Personas migradas en una manifestación por sus derechos, en Madrid. (Foto: Olga Rodríguez)

Olga Rodríguez

La voluntad de migrar está en nuestro ADN. Hay en el acto de moverse todo un deseo de superación que ha constituido la base de la resistencia del ser humano, la esencia de su supervivencia como especie. Se migra para escapar de la pobreza, de las guerras, de las hambrunas, de catástrofes naturales, pero también para conocer nuevos mundos, para saber, para vivir, para experimentar, para aprender, para prosperar. Así ha sido siempre y así sigue siendo en la actualidad.

La historia de las personas que viajan a otros países sin nada es la gran odisea contemporánea, protagonizada por Marco Polos a los que las experiencias y el conocimiento acumulados en sus trayectos les cambia la mirada y el alma. A lo largo de sus viajes se van adhiriendo a su piel más vivencias de las que nunca tendrán esos hombres occidentales que, encerrados en sus despachos de perspectiva limitada, llevan la batuta de gobiernos y finanzas.

Los harragas, los jóvenes dispuestos a ‘quemar’ las fronteras -como se dice en árabe- representan una de las máximas constataciones de la desigualdad que marca el mal funcionamiento de este planeta, en el que se condena a la clandestinidad a las personas sin papeles. Algunos migrantes no logran culminar el viaje y terminan engrosando ese enorme cementerio anónimo e ignorado sumergido en las profundidades del mar Mediterráneo o escondido entre el desierto del Sáhara. Conscientes de su posible destino, cada vez son más los que, en el punto de partida, pegan a su cuerpo con cinta adhesiva un papel plastificado con números de teléfono de sus familiares.

Dice el periodista italiano Gabriele del Grande, al que todos deberíamos leer para conocer y comprender el drama de los migrados, que “hay una guerra mundial contra los pobres” y nuestros países combaten en ella. Los naufragios de pateras son crónicas de muertes anunciadas y fomentadas por las políticas de los gobiernos europeos, que apuestan por elevar muros, reforzar fronteras y excluir de sus territorios a quienes no dispongan de recursos económicos.

Hay en la discriminación de los migrantes toda una lucha de clases contemporánea y simbólica. Se conceden visados a quienes tienen determinadades cantidades de dinero en el banco; se niega el permiso de entrada a quienes no disponen de recursos económicos. Se prohíbe el paso a los que menos tienen, ignorando la enorme riqueza social y cultural que tantos ‘pobres’ podrían proporcionarnos para complementarnos como ciudadanos.

[Datos a continuación]

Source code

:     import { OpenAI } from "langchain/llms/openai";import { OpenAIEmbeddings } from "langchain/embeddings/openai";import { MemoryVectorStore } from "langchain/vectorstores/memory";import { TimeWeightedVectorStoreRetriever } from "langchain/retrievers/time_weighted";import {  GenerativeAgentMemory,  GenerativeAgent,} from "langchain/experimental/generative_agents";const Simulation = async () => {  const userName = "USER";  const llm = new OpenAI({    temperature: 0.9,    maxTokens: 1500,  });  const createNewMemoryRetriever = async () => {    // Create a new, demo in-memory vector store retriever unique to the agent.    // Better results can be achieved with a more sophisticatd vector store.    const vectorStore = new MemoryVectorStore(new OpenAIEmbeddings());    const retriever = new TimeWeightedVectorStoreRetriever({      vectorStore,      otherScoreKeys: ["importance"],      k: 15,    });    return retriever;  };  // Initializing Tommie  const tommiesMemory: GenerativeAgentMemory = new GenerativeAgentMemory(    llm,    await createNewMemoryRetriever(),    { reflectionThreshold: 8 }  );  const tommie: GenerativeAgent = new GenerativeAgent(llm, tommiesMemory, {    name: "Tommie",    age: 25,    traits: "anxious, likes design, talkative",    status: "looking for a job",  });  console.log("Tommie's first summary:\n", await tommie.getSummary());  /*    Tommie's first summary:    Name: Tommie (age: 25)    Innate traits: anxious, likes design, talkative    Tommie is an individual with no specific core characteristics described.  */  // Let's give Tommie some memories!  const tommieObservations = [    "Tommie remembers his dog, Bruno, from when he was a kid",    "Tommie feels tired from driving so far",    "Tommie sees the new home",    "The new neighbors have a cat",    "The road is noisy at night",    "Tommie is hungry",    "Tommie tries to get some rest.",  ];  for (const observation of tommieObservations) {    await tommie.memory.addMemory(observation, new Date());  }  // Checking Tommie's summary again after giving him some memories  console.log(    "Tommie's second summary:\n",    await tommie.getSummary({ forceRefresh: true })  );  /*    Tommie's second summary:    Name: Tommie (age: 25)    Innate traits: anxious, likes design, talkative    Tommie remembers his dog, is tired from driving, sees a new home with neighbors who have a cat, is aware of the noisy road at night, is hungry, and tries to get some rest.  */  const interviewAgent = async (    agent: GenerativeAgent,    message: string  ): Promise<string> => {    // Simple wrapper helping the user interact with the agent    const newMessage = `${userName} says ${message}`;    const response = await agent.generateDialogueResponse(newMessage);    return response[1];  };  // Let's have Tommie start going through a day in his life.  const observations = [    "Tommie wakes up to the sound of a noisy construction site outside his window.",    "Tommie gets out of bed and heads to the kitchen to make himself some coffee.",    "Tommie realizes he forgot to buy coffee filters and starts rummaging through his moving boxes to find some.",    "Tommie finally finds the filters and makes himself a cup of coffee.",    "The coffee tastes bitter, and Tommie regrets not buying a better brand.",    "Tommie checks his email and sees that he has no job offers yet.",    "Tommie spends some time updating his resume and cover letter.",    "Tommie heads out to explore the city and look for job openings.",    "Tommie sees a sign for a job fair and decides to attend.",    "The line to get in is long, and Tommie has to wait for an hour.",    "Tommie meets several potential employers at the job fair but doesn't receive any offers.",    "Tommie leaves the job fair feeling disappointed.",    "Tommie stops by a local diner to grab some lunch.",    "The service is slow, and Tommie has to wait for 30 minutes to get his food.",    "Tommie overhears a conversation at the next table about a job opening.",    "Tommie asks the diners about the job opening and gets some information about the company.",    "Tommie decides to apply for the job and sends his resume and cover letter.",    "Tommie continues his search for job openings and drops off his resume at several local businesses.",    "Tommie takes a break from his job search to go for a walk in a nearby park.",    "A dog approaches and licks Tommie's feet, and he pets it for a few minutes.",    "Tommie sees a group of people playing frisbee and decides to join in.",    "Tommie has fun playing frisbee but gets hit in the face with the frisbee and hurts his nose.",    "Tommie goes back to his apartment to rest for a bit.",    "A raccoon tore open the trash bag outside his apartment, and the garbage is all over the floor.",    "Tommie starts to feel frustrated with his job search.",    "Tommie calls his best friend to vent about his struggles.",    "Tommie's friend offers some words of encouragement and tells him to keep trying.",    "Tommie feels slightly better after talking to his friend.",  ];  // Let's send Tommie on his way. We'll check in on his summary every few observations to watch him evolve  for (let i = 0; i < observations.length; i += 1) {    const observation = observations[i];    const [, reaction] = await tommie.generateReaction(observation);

[Preguntas]
• a. Reproduce el texto sobre la migración desde "Dice el periodista" hasta "dispongan de recursos económicos.", incluyendo ambos extremos.
• b. Según el texto sobre la migración, ¿por qué cada vez más migrantes se pegan al cuerpo, al partir, un papel plastificado con números de teléfono de sus familiares? Responde en una a tres oraciones.
• c. Contesta estas preguntas sobre el texto sobre la migración, cada una en su propio renglón:
(i) ¿Qué se dice en árabe que están dispuestos a hacer los harragas con las fronteras?
(ii) ¿Qué periodista italiano se cita en el texto?
(iii) ¿A quiénes se conceden visados?

[Tus respuestas]
• a.
Dice el periodista italiano Gabriele del Grande, al que todos deberíamos leer para conocer y comprender el drama de los migrados, que “hay una guerra mundial contra los pobres” y nuestros países combaten en ella. Los naufragios de pateras son crónicas de muertes anunciadas y fomentadas por las políticas de los gobiernos europeos, que apuestan por elevar muros, reforzar fronteras y excluir de sus territorios a quienes no dispongan de recursos económicos.

• b. Lo hacen porque son conscientes de su posible destino. Algunos migrantes no logran culminar el viaje y mueren en el mar Mediterráneo o en el desierto del Sáhara.

• c.
(i) Están dispuestos a "quemar" las fronteras.
(ii) Gabriele del Grande.
(iii) A quienes tienen determinadas cantidades de dinero en el banco.